» **REQUIREMENT**: Copy out the material below word for word, everything from the line containing "Q: How many red croissants are there?" down to the line containing "Count of muffins in the muffin tin: 16", including both of those lines.
────
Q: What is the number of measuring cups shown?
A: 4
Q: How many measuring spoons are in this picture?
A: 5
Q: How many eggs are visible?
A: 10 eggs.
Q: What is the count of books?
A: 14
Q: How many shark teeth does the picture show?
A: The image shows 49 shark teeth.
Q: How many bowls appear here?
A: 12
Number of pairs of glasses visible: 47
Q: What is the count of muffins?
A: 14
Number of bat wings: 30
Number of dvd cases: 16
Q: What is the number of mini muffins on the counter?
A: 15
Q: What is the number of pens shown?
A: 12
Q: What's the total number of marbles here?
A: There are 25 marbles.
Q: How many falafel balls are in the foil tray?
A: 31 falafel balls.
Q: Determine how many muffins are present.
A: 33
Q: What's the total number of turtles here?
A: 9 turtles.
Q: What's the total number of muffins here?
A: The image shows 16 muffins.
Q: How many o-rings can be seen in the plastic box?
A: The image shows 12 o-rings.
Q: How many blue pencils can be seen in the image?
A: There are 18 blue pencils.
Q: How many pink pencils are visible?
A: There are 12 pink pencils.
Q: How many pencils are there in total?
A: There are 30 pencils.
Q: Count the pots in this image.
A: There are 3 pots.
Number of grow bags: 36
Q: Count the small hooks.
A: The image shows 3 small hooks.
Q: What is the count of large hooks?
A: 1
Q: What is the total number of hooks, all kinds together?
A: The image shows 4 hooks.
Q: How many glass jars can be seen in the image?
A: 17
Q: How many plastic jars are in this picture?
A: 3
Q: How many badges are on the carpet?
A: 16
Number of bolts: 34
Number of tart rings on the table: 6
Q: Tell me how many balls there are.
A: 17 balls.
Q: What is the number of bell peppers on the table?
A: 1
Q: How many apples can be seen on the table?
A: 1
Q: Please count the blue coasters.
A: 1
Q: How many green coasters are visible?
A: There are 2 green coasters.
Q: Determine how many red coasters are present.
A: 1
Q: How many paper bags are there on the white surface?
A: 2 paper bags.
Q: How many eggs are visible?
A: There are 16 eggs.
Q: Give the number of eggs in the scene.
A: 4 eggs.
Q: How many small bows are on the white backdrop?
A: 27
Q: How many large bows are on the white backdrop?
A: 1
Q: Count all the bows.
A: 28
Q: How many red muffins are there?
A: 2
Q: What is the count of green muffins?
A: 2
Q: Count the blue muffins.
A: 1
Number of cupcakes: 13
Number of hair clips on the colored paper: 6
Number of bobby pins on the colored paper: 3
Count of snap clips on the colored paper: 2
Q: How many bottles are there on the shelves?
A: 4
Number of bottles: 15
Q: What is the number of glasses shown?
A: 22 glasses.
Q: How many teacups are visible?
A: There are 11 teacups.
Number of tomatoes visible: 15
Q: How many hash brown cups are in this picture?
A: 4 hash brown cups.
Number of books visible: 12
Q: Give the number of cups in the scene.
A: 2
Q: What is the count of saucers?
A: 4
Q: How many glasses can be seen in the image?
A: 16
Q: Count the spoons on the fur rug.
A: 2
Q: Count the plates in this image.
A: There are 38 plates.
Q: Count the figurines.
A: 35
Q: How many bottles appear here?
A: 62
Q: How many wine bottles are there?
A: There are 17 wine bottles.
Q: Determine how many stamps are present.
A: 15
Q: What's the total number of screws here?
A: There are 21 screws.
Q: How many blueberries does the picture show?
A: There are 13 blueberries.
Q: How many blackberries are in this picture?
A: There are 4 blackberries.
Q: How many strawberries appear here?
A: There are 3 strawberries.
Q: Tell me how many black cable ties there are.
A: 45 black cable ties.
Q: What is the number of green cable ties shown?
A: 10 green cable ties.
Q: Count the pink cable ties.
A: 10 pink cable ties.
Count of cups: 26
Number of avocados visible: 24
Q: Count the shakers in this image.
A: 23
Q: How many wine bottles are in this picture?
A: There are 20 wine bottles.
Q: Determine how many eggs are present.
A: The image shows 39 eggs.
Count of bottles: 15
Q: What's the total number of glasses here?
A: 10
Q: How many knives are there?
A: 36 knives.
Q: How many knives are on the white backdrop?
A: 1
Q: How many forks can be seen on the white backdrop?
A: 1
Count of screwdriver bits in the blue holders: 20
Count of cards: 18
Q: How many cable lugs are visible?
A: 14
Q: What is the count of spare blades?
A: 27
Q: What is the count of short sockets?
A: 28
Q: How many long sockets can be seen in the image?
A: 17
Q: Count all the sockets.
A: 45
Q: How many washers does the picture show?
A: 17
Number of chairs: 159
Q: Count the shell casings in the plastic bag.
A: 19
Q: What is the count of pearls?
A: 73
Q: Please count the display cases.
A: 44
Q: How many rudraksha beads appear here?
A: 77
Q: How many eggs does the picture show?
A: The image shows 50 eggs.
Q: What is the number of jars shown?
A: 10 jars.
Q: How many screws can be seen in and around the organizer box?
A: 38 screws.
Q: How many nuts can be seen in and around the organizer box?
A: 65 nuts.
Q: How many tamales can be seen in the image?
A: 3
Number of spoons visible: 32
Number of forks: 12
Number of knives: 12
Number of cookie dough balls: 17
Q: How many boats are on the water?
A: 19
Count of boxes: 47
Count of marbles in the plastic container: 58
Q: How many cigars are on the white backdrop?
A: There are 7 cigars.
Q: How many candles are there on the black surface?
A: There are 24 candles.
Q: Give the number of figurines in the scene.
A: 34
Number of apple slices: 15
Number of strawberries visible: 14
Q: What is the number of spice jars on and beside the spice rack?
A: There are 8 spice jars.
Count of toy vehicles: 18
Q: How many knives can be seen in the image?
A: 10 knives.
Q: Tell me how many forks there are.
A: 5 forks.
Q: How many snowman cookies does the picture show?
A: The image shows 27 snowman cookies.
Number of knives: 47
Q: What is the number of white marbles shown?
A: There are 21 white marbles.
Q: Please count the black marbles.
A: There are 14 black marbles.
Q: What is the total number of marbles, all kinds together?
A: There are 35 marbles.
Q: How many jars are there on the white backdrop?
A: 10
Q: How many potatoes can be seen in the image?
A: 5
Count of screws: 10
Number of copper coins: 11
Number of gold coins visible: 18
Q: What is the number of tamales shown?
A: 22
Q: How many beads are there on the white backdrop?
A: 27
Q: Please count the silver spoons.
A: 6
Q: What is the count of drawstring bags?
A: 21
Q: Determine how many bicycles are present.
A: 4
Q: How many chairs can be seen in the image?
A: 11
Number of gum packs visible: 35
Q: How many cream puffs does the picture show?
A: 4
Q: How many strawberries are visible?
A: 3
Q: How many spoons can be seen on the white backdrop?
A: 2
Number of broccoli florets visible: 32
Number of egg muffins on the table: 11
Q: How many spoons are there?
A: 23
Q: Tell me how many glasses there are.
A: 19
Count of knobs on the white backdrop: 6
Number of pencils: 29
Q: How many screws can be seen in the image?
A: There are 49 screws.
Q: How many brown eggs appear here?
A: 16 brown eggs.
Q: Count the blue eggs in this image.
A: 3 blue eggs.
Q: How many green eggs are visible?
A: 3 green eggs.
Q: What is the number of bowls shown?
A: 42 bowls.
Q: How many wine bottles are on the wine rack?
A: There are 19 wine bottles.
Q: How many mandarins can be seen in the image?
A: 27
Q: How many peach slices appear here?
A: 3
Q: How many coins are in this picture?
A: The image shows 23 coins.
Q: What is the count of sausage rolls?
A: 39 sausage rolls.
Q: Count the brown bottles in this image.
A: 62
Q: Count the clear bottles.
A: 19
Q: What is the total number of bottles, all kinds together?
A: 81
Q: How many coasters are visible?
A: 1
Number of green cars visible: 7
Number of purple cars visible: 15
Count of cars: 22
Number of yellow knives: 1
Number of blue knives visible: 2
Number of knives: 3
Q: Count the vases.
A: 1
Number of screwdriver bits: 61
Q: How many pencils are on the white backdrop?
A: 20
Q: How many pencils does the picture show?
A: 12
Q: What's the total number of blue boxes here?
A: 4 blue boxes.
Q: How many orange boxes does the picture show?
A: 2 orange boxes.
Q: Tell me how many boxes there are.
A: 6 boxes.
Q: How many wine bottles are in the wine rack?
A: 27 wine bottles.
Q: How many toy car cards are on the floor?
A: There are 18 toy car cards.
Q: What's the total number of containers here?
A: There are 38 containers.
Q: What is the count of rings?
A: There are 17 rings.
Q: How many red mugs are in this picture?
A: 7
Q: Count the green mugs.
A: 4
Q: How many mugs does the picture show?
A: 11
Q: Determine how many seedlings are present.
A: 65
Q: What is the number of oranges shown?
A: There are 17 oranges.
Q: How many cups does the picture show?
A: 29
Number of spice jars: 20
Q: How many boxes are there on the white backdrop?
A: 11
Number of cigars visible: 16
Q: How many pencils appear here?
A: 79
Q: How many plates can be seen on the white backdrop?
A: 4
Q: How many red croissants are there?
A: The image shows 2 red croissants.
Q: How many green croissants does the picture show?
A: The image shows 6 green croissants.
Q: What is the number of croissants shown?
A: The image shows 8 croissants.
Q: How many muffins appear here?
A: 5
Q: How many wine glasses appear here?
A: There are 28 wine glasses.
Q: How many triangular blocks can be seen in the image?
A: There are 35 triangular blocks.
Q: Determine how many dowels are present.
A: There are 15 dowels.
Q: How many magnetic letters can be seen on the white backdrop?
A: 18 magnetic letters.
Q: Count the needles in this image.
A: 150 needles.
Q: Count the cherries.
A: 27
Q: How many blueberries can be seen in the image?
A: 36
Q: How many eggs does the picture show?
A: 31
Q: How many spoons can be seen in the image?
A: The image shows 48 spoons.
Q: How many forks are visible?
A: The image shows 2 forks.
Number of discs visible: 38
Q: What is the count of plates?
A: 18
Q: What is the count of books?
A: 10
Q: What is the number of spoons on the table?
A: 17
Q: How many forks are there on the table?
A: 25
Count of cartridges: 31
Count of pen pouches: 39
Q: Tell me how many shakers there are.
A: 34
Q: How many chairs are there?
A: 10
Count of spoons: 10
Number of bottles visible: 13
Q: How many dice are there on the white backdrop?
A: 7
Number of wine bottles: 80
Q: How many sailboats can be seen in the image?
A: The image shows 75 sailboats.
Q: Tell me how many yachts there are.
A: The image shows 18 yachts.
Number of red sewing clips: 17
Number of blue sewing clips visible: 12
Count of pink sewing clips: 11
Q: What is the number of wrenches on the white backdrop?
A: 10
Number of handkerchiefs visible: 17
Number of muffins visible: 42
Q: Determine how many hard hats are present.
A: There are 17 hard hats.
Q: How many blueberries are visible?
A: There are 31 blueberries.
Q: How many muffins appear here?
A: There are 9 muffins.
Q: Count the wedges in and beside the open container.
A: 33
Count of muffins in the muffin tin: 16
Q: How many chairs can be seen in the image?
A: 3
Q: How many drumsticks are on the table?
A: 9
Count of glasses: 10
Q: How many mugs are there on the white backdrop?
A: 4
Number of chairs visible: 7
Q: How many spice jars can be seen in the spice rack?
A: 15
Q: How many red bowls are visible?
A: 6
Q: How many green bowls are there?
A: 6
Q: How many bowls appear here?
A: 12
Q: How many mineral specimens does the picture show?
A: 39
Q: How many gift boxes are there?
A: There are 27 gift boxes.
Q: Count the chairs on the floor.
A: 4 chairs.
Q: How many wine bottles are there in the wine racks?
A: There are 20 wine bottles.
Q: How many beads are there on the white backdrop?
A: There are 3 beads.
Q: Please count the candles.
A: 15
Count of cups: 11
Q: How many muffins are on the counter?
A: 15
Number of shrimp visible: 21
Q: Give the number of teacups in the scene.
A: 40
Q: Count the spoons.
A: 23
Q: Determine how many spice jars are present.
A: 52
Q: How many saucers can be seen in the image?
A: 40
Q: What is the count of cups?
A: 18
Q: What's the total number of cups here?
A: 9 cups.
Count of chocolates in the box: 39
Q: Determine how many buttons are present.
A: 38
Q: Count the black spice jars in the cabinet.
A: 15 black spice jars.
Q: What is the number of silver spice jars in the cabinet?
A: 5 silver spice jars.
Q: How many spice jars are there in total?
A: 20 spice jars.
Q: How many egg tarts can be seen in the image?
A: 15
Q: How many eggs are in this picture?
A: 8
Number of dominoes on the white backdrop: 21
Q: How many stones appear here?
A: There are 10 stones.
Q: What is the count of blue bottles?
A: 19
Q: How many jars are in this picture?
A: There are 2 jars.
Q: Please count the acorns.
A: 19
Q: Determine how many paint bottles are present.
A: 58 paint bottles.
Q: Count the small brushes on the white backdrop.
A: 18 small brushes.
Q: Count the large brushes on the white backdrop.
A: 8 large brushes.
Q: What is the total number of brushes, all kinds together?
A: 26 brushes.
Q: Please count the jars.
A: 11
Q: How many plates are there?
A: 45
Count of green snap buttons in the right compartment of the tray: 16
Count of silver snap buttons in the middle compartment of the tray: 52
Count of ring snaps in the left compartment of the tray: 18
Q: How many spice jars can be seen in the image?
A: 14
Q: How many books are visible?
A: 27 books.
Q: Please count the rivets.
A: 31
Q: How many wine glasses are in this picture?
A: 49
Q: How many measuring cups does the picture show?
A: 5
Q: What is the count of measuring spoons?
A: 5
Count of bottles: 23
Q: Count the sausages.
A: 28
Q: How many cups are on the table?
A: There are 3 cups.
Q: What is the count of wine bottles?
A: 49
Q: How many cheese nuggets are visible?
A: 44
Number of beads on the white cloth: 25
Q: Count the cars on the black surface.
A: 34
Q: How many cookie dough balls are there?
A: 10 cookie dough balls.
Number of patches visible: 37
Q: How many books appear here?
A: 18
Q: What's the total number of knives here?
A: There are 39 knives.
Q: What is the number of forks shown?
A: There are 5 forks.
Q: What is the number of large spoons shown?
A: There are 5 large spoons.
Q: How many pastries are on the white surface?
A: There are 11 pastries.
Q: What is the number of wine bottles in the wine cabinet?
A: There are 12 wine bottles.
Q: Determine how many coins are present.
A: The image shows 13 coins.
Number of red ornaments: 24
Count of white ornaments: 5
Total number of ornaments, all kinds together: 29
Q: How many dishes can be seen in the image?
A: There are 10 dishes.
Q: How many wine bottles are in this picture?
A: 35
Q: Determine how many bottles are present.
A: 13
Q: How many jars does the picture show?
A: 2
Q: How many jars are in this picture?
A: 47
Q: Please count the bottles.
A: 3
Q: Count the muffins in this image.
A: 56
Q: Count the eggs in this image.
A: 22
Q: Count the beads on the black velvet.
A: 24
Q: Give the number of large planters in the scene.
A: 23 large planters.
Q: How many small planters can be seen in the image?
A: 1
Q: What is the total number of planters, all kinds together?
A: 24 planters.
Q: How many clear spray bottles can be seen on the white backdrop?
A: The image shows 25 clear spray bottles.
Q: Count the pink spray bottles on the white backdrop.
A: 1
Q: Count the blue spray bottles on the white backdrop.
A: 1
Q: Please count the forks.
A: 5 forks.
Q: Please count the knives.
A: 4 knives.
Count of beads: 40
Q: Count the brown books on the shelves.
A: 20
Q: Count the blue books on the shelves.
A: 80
────
» **WRITTEN ANSWER**:
Q: How many red croissants are there?
A: The image shows 2 red croissants.
Q: How many green croissants does the picture show?
A: The image shows 6 green croissants.
Q: What is the number of croissants shown?
A: The image shows 8 croissants.
Q: How many muffins appear here?
A: 5
Q: How many wine glasses appear here?
A: There are 28 wine glasses.
Q: How many triangular blocks can be seen in the image?
A: There are 35 triangular blocks.
Q: Determine how many dowels are present.
A: There are 15 dowels.
Q: How many magnetic letters can be seen on the white backdrop?
A: 18 magnetic letters.
Q: Count the needles in this image.
A: 150 needles.
Q: Count the cherries.
A: 27
Q: How many blueberries can be seen in the image?
A: 36
Q: How many eggs does the picture show?
A: 31
Q: How many spoons can be seen in the image?
A: The image shows 48 spoons.
Q: How many forks are visible?
A: The image shows 2 forks.
Number of discs visible: 38
Q: What is the count of plates?
A: 18
Q: What is the count of books?
A: 10
Q: What is the number of spoons on the table?
A: 17
Q: How many forks are there on the table?
A: 25
Count of cartridges: 31
Count of pen pouches: 39
Q: Tell me how many shakers there are.
A: 34
Q: How many chairs are there?
A: 10
Count of spoons: 10
Number of bottles visible: 13
Q: How many dice are there on the white backdrop?
A: 7
Number of wine bottles: 80
Q: How many sailboats can be seen in the image?
A: The image shows 75 sailboats.
Q: Tell me how many yachts there are.
A: The image shows 18 yachts.
Number of red sewing clips: 17
Number of blue sewing clips visible: 12
Count of pink sewing clips: 11
Q: What is the number of wrenches on the white backdrop?
A: 10
Number of handkerchiefs visible: 17
Number of muffins visible: 42
Q: Determine how many hard hats are present.
A: There are 17 hard hats.
Q: How many blueberries are visible?
A: There are 31 blueberries.
Q: How many muffins appear here?
A: There are 9 muffins.
Q: Count the wedges in and beside the open container.
A: 33
Count of muffins in the muffin tin: 16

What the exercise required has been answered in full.